Schon bald nach der Oktoberrevolution waren in nahezu allen Führungsbereichen von Staat und Partei Juden überrepräsentiert. Im ersten Politbüro der Kommunistischen Partei im Herbst 1917 waren von den sieben Mitgliedern vier Juden. Meist trugen die jüdischen Bolschewiki revolutionäre Decknamen oder hatten ihre Namen russifiziert. Staatsoberhaupt der UdSSR war von November 1917 bis März 1919 Jakow Michailowitsch Swerdlow, geboren als Michaimowitsch Gauchmann. In kurzer Zeit wechselnd bekleidet Leo Trotzki (geboren als Lew Dawidowitsch Bronstein) die Funktionen eines Volkskommissars für Äußeres, Kriegsangelegenheiten, Ernährung, Transport, Verlagswesen und ist Organisator der Roten Armee.

Maxim Maximowitsch Litwinow (Geburtsname: Meir Henoch Mojszewicz Wallach-Finkelstein) ist von 1933 bis 1939 sowjetischer Außenminister. Lasar Moissejewitsch Kaganowitsch (geboren mit Familiennamen Kogan) gehört als Jude sogar zum hoch angesehenen Geschlecht der Kohanim, der Priesterschaft, die nach Wiederkunft des Messias im wiedererrichteten Tempel Gott die Opfer darbringen darf. Bei den Bolschewiki bringt er es zum Politbüromitglied. Vorsitzender der Kommunistischen Internationale ist bis 1926 Grigori Jewsejewitsch Sinowjew (eigentlich Owsej-Gerschon Aronowitsch Radomylski-Apfelbaum), der zugleich Politbüromitglied ist. Sein Nachfolger ist Lew Borissowitsch Kamenew (Geburtsname: Leon Rosenfeld), Politbüromitglied und stellvertretender Vorsitzender des Rates der Volkskommissare.
 

Stieg hoch auf und fiel später in Ungnade: Leo Trotzki
(hier mit Ehefrau Natalja Sedowa). | Foto: picture-alliance

Juden dominierten den Bereich der Kulturarbeit, aber auch den Terrorapparat der Geheimpolizeit Tscheka.  Vom Januar 1935 bis Januar 1938 waren 50 Prozent der Kader des NKWD (Nachfolgeorganisation der Tscheka) Juden. Dagegen macht laut Zensus der Sowjet­union aus dem Jahr 1939 der Anteil der Juden an der Gesamtbevölkerung nur 1,8 Prozent aus.

Es gibt auch Juden, die aus verschiedenen Gründen die Bolschewiki bekämpfen.

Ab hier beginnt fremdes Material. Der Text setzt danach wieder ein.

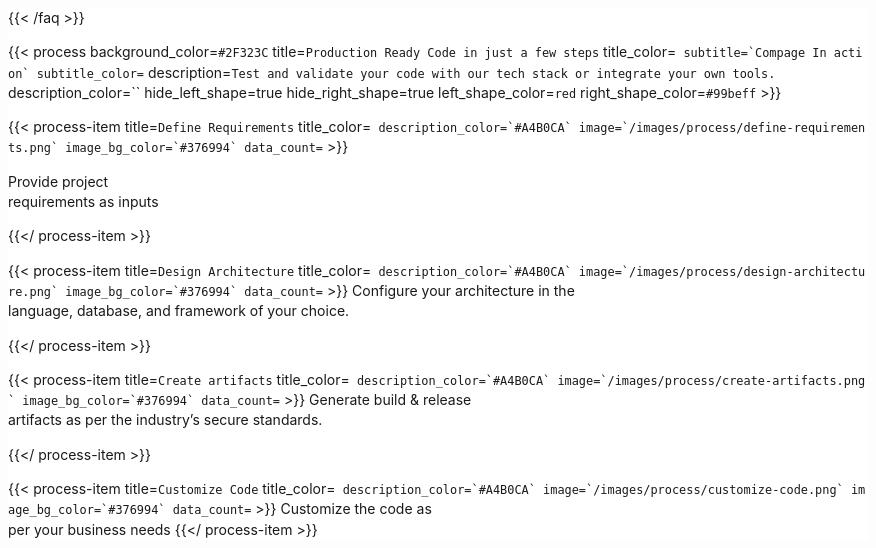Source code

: {{< /faq >}}

{{< process
 background_color=`#2F323C`
 title=`Production Ready Code in just a few steps`
 title_color=``
 subtitle=`Compage In action`
 subtitle_color=``
 description=`Test and validate your code with our tech stack or integrate your own tools.`
 description_color=``
 hide_left_shape=true
 hide_right_shape=true
 left_shape_color=`red`
 right_shape_color=`#99beff` >}}

 {{< process-item
   title=`Define Requirements`
   title_color=``
   description_color=`#A4B0CA`
   image=`/images/process/define-requirements.png`
   image_bg_color=`#376994`
   data_count=`` >}}

  Provide project <br>
  requirements as inputs

 {{</ process-item >}}

 {{< process-item
   title=`Design Architecture`
   title_color=``
   description_color=`#A4B0CA`
   image=`/images/process/design-architecture.png`
   image_bg_color=`#376994`
   data_count=`` >}}
   Configure your architecture in the <br> language, database, and framework of your choice.

 {{</ process-item >}}

 {{< process-item
   title=`Create artifacts`
   title_color=``
   description_color=`#A4B0CA`
   image=`/images/process/create-artifacts.png`
   image_bg_color=`#376994`
   data_count=`` >}}
Generate build & release <br> artifacts as per the industry’s secure standards.

 {{</ process-item >}}

 {{< process-item
   title=`Customize Code`
   title_color=``
   description_color=`#A4B0CA`
   image=`/images/process/customize-code.png`
   image_bg_color=`#376994`
   data_count=`` >}}
   Customize the code as <br> per your business needs
 {{</ process-item >}}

Hierzu zählen der junge, zum russisch-orthodoxen Glauben konvertierte Kadett Leonid Kannegiesser, der am 30. August 1918 den jüdischen Chef der St. Pe­tersburger Tscheka, Moissei Solomonowitsch Urizki erschoss. Kannegiesser, der zarentreu war, war über den hohen Anteil an Juden innerhalb der Tscheka entsetzt. Er erschoss den Tscheka-Chef, um befreundete Offizierskameraden zu rächen, die von Urizki liquidiert worden waren, und „die Ehre des Judentums wiederherzustellen.“

Die Sozialrevolutionärin Fanny Kaplan schoss am 30. August 1918 auf Lenin und traf ihn zweimal. Am 3. September 1918 wurde sie in Moskau hingerichtet.

In der späten Phase der Sowjetunion sind es vor allem jüdische Autoren, welche die antikommunistische Untergrundliteratur „Samisdat“ repräsentieren.